● Task instructions:
(a) Please give the design-show recap again starting at "I think what" and ending at "statement lighting fixture.", swapping "knickers" for "underwear".
(b) Condense the paragraph of the design-show recap that begins "it’s such a pity the room" into a single shorter sentence that keeps its main facts.

● Document section:
The rest of the room wasn’t upsettingly awful though, I’d be perfectly happy with it as a hotel room – there are a few little things here and there like the fact the pink at the top of the wall, while tying in with the pink in the bold wallpaper doesn’t really manage to read as cohesive

but the biggest issue is the yellow headboard which while an excellent contrast to the blue of his wallpaper doesn’t have the same luxury feel – his wallpaper is gorgeous but the headboard looks a little Laura Ashley and the two are refusing to talk to one another.
Barbara

I think what worked most Peter’s detriment was the fact Barbara was going for a similar look and feel with her greens and oranges with the pop of blue and she pulled it off so spectacularly despite her misgivings about the challenge and the fact if I were her I’d have given up the moment I found the pair of aged knickers rammed down the back the radiator in this “luxury” hotel
I’ve seen people on Four In A Bed refuse payments to a £80 a night B&B in Blackpool for less!
The knickers weren’t the only roadblock as while decorating the, let’s face it unusable, peacock chair Alan Carr managed to break the spray gun by merely touching it

it’s only a matter of time before he accidentally tears down someone’s statement lighting fixture.
It also helped Barbara that no matter what she did to the room she would at least be getting rid of the hideous candy stripe wallpaper that was currently hanging up

Who exactly had dubbed this place a destination wedding venue and how much of the hotel had they seen? But at least it looks like one now

it’s just the perfect marriage of colours and patterns – I would quite happily kill to own that zoological print wallpaper and I am obsessed with these delightfully camp lamps

And I hope this has taught Barbara to embrace this louder aesthetics because she can clearly pull it off aplomb.
Micaela

It’s been two episodes, both of which Micaela has been told to “stop focusing on the details” and so when presented with one of the larger hotel rooms she IMMEDIATELY focused on the details and became fixated on the upholstered headboard, which looked great

and then the minute she had to expand from the bed she panicked, decided to paint the ceiling black to be ~sultry~ but kind of just opened the ceiling up into an existential void

But what was my favourite little detail of Micaela trying to embrace maximalism? I hear you ask, well it was obviously the few little coloured crystals that she put in her chandelier that was itself dwarfed by the expanse of the black ceiling

it’s such a pity the room didn’t quite come together for Micaela because if has just been braver and brought out that canopy and allowed herself to run rampant with those rich purples and oranges she would have been onto a real winner, instead she added those two greyscale panels onto the wall

At least they match the dire carpet?
Jon

Lastly we come to Jon who provided some of the best television we’ll probably see all year as he set about truly embracing maximalism in every single what that Michelle didn’t want him to. I’m almost a bit sad that Barbara scared him off just doing clashing geometric patterns, and she she was really putting her life on the line for it because Jon gave her the most marvellous death glare

Genuinely shocked she didn’t turn to stone – although let’s face it Barbara stops for no man.
Jon then decided that he would take a single geometric design and clash it against something floral. His pattern of choice?

Lemurs! Nothing says “Congratulations on your Wedding Day!” quite like King Julian from Madagascar, after all there’s that famous old saying “Something old. Something new. Something borrowed. Something from the zoo.”

● Data:
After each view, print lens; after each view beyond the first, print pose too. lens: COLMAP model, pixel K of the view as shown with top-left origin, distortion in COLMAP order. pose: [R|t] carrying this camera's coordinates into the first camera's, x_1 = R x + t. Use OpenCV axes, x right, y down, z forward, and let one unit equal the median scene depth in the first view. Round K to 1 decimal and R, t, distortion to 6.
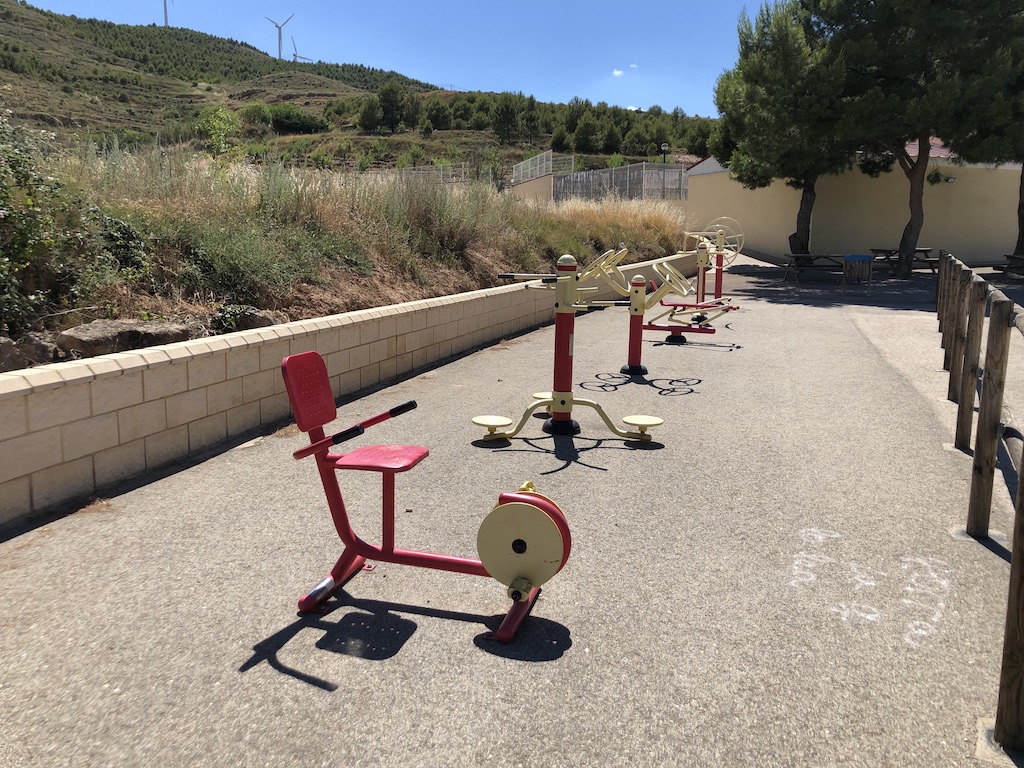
lens RADIAL K [[828.3, 0, 511.6], [0, 828.3, 384.5], [0, 0, 1]] dist [-0.009447, -0.001945]
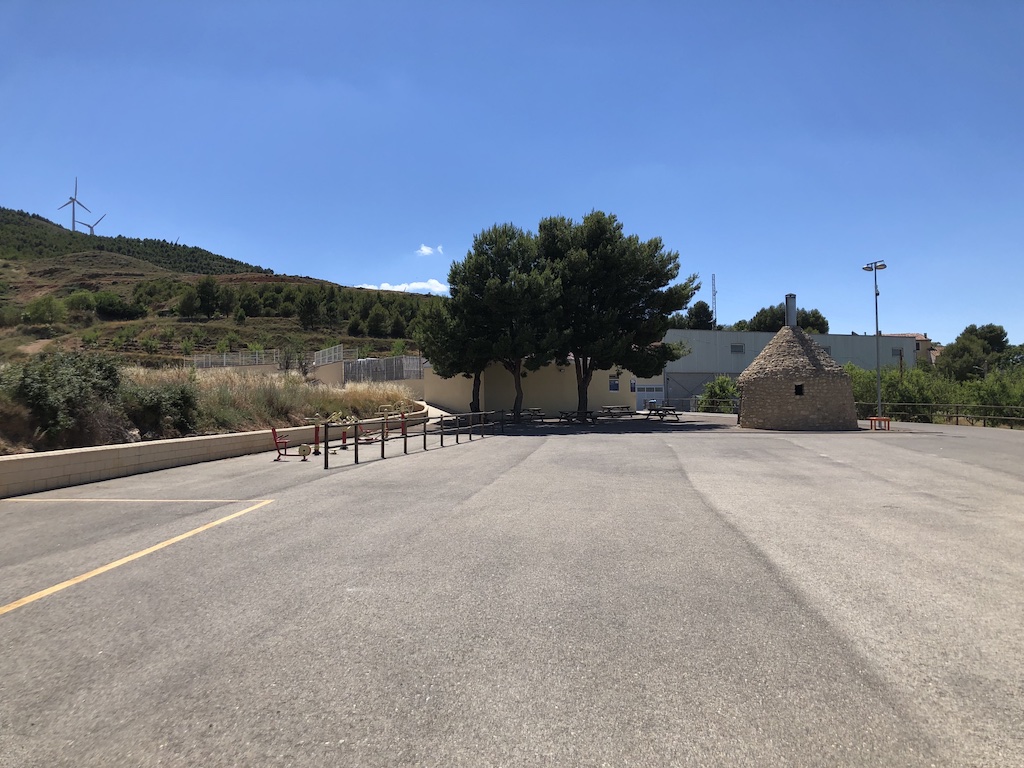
lens RADIAL K [[828.3, 0, 516.2], [0, 828.3, 386.3], [0, 0, 1]] dist [-0.009447, -0.001945]
pose [[0.972563, -0.015438, 0.232126, 0.004354], [0.060261, 0.980457, -0.187275, 0.032151], [-0.224699, 0.196125, 0.954487, -0.188988]]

● Task answers:
(a)
I think what worked most Peter’s detriment was the fact Barbara was going for a similar look and feel with her greens and oranges with the pop of blue and she pulled it off so spectacularly despite her misgivings about the challenge and the fact if I were her I’d have given up the moment I found the pair of aged underwear rammed down the back the radiator in this “luxury” hotel
I’ve seen people on Four In A Bed refuse payments to a £80 a night B&B in Blackpool for less!
The underwear weren’t the only roadblock as while decorating the, let’s face it unusable, peacock chair Alan Carr managed to break the spray gun by merely touching it

it’s only a matter of time before he accidentally tears down someone’s statement lighting fixture.

(b) Micaela's room never quite came together: had she been braver, brought out the canopy and run rampant with the rich purples and oranges, she could have had a real winner, but she added two greyscale panels to the wall instead.